I will be as brief as I can, Dame Rosie. There is much that I loathe in this Bill, but I will concentrate on children’s detention. I speak in support the amendments tabled in my name, as well as new clause 18. I wish to speak on this issue because I am not sure how many Members have experience of having children locked up in their constituency in the way that the right hon. Member for Orkney and Shetland (Mr Carmichael) has, and it was the same in my constituency. For some years I was the house father of a small-unit children’s home near Heathrow, and it is important that Members fully understand and appreciate the consequences of their actions in supporting the Bill.

I have two detention centres in my constituency—Harmondsworth and Colnbrook. Prior to 2012, children and their families were detained in Harmondsworth in particular. They were locked in; they were imprisoned. The last report from His Majesty’s Inspectorate of Prisons described the setting in Harmondsworth as “bleak” and “prisonlike”, and it is. The experience of the regime is harsh. We have had suicides, and we had another death in Colnbrook last Sunday—that has been referred to. At Harmondsworth the place has been burned down during riots, twice.

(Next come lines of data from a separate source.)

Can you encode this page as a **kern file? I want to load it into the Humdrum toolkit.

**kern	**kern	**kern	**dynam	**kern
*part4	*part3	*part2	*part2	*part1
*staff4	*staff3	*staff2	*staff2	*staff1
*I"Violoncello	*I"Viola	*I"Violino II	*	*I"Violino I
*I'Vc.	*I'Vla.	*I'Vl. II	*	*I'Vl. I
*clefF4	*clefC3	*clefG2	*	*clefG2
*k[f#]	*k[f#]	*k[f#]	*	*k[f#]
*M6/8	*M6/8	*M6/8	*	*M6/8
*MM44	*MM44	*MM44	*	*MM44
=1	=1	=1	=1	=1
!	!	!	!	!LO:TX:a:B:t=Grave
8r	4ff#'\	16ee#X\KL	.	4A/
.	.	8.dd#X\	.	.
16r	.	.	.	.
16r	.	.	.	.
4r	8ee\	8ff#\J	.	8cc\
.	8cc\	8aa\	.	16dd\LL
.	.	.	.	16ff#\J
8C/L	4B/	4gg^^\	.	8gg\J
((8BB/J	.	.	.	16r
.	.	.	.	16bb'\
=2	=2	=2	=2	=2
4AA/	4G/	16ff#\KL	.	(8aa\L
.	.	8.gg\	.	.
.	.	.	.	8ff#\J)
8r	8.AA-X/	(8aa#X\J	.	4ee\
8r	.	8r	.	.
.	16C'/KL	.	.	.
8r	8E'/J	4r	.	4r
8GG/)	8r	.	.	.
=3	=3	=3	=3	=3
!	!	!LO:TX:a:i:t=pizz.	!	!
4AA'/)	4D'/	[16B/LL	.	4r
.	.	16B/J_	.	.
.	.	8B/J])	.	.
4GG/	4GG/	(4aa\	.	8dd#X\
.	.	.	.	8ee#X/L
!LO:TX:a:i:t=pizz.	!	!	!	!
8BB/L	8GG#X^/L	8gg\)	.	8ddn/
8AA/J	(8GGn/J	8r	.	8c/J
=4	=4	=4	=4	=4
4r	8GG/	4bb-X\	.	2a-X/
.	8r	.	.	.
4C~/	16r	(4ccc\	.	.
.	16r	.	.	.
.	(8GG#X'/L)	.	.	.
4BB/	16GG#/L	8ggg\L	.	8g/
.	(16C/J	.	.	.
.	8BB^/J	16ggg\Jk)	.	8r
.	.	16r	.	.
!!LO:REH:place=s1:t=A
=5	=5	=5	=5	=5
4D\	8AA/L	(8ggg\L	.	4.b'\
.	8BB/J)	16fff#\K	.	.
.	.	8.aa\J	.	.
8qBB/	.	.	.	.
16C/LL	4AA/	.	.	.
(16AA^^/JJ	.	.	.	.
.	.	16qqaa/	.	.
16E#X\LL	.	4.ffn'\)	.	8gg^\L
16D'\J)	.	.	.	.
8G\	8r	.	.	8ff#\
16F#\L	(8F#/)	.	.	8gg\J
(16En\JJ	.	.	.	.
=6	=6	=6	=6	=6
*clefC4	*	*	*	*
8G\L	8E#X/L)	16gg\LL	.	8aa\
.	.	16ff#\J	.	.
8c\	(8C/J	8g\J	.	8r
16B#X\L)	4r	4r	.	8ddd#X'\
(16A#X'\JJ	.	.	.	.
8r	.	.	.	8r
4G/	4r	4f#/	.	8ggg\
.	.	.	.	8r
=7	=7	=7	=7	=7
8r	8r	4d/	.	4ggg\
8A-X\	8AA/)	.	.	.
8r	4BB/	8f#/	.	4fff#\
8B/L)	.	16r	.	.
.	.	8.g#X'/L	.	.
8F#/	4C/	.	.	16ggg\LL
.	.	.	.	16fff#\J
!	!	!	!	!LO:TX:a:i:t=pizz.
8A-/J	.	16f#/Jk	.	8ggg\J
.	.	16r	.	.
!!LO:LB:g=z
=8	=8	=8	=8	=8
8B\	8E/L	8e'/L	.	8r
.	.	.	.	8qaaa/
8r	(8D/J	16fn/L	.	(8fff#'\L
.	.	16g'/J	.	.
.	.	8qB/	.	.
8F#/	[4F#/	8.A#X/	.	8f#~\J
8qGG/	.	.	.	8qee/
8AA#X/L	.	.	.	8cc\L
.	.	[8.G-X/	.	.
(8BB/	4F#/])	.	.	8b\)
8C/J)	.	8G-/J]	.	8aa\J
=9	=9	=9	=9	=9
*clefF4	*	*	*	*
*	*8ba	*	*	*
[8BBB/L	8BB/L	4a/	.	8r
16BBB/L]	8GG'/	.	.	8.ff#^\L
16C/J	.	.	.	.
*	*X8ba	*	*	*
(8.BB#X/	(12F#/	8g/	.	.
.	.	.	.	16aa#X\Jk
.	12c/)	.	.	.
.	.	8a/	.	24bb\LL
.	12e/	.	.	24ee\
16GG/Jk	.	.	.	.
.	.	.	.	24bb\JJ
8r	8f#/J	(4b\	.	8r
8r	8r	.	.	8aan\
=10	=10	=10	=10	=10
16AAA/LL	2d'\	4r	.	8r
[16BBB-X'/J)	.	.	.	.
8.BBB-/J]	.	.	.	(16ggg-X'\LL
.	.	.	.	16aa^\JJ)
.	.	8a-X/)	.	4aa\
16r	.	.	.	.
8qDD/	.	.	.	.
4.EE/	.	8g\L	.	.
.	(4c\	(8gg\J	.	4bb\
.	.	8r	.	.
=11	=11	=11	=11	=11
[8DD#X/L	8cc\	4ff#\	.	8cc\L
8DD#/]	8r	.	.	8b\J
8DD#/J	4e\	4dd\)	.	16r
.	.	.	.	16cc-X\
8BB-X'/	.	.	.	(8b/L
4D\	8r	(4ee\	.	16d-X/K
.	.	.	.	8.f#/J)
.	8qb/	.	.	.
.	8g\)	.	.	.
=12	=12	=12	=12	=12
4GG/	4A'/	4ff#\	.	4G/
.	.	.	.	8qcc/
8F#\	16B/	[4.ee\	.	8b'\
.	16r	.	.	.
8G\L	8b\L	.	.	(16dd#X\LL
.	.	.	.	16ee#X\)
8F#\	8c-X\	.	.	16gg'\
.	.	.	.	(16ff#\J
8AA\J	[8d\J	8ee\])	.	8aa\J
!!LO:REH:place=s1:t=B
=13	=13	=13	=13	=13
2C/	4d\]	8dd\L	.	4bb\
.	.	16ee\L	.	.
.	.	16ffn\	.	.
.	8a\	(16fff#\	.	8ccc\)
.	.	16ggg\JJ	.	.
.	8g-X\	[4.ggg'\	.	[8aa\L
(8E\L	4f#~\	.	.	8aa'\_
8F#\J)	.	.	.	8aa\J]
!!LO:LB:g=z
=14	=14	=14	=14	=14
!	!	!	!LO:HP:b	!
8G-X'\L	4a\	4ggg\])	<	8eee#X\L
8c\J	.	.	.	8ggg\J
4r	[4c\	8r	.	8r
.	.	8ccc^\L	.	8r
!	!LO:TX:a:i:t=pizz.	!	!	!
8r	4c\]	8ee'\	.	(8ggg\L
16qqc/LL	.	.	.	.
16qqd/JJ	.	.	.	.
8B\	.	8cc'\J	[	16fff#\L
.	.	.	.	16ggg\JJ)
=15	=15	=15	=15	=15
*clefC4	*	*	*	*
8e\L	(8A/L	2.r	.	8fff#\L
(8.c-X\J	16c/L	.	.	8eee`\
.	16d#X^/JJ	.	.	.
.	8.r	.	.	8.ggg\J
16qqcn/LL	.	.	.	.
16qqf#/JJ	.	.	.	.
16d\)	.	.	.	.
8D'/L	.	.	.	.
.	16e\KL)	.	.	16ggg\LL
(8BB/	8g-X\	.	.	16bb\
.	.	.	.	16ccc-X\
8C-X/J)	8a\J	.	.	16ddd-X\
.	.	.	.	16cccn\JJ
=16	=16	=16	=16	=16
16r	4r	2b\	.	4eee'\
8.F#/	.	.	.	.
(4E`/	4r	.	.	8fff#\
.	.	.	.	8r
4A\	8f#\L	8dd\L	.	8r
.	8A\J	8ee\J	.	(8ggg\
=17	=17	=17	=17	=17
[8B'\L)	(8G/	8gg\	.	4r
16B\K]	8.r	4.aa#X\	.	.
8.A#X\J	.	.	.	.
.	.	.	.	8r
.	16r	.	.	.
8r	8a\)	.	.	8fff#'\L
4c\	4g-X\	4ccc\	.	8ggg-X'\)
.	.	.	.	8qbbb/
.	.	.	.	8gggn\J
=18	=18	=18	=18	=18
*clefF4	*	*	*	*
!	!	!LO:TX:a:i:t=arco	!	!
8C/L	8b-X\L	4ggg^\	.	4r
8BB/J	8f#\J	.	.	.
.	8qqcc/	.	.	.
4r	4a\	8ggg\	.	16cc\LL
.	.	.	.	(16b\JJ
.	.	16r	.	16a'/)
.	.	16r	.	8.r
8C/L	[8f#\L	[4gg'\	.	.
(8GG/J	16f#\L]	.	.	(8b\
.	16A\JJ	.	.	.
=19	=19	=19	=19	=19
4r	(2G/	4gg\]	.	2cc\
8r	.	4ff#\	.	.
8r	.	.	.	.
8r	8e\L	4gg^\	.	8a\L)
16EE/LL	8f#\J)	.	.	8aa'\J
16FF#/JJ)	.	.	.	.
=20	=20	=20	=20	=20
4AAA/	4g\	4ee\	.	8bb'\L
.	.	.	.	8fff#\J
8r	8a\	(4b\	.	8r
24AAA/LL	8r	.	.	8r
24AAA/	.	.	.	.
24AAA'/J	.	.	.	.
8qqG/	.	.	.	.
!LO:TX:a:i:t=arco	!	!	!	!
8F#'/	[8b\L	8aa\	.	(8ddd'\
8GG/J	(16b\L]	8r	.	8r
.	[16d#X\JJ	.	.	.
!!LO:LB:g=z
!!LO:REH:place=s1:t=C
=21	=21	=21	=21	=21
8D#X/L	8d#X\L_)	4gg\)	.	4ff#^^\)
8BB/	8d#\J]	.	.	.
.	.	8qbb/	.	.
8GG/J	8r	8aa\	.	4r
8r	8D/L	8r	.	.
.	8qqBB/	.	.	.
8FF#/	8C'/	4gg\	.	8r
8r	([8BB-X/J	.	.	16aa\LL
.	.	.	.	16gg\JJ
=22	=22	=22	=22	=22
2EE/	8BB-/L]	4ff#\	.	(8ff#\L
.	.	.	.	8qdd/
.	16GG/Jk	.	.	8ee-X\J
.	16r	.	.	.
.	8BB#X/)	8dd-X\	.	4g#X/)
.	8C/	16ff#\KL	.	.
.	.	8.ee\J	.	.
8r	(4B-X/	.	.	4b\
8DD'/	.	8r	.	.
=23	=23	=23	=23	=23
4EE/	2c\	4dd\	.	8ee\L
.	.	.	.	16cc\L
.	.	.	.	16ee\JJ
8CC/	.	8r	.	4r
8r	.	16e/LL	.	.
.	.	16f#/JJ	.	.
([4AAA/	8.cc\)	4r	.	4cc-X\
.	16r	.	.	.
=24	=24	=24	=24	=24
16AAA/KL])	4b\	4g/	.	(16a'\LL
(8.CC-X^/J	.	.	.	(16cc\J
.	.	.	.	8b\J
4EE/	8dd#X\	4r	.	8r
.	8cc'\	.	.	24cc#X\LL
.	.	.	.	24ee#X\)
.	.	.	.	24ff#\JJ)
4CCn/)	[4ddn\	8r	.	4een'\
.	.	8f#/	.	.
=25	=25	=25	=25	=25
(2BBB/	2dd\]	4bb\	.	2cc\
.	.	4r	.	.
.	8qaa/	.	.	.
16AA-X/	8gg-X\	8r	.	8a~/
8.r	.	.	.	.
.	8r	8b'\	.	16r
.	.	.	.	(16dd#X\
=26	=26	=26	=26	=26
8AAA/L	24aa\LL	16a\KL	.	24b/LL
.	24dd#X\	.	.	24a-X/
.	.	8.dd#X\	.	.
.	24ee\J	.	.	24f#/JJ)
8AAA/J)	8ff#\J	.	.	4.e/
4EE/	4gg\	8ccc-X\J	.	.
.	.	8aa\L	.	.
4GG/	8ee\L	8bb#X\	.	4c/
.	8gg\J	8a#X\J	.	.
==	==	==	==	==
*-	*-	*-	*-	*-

I visited when the children were there, like the right hon. Member for Orkney and Shetland. I will tell the story of one of my visits to Harmondsworth, where the children were detained. We had a small classroom to deal with children. They were of primary and secondary age, and it was heart-rending. On one occasion when I visited they had a poetry lesson, and they chose to write a poem on a subject of their choice. One of the young girls wrote on the subject of freedom. She wrote:

“Freedom is the sound outside the gate.”

It broke my heart seeing those children locked up in that way, and all the experts I have spoken to—teachers, child psychologists, doctors—reported the impact that that was having in traumatising those children, often scarring them for life. We also demonstrated time and time again, from the various research reports on the children’s experiences, that they suffered from post-traumatic stress disorder. Their experiences in detention exacerbated and piled on top of what many had already experienced in their country of origin which had forced them and their families to flee, and their experiences on the journey here. In one Children’s Society report at the time, the expression “state-sponsored cruelty” was used.

In the children’s home where I was a house father, we dealt with some of the children who had been coming from detention. We understood the traumas they had gone through.

Before 2010, just to remind the House, many of us, on a cross-party basis—Conservative, Labour, Liberals and others—campaigned to end child detention because the numbers were increasing year on year. Once a principle is established, it is interesting how the numbers increase. At one point, there was an estimated 1,000 children and families in Yarl’s Wood. The campaigns made it an issue in the run-up to the 2010 general election and many of us signed a commitment to make this country a place of sanctuary. Thank God, what happened was that the people of this country woke up to what we were doing to children and the way children were being treated. Children’s Society reports evidenced the individual experiences of children, as well as the research. We made the sanctuary pledge. Citizens UK, religious bodies, community groups and trade unions came together in one mass campaign.

We had a huge breakthrough after the election. David Cameron was convinced and was supported by, yes, Nick Clegg and—she is no longer in her place—the right hon. Member for Maidenhead (Mrs May). Over a decade ago, we ended, with unanimity in this House, the routine detention of children. No more children were imprisoned in Harmondsworth in my constituency, or in any other detention centre or prison-like facility. We took that pledge and we enacted it in legislation with cross-party support in 2014. There were some exceptions, obviously. I regretted some of them, but I could understand some reasons why. There were a small number where pre-departure accommodation was provided, but no child was left in a detention centre.

The Bill, whatever the Minister says, removes the protections we, cross-party, arrived at unanimously over a decade ago. My plea to this House is this: please do not take us back to those barbaric days. The lives of children are devastated. The estimate is that 8,000 children face detention under the proposals in the Bill. It will create lasting, almost irrecoverable damage to those children. I just appeal, in all humanity, for the House to reject the proposals.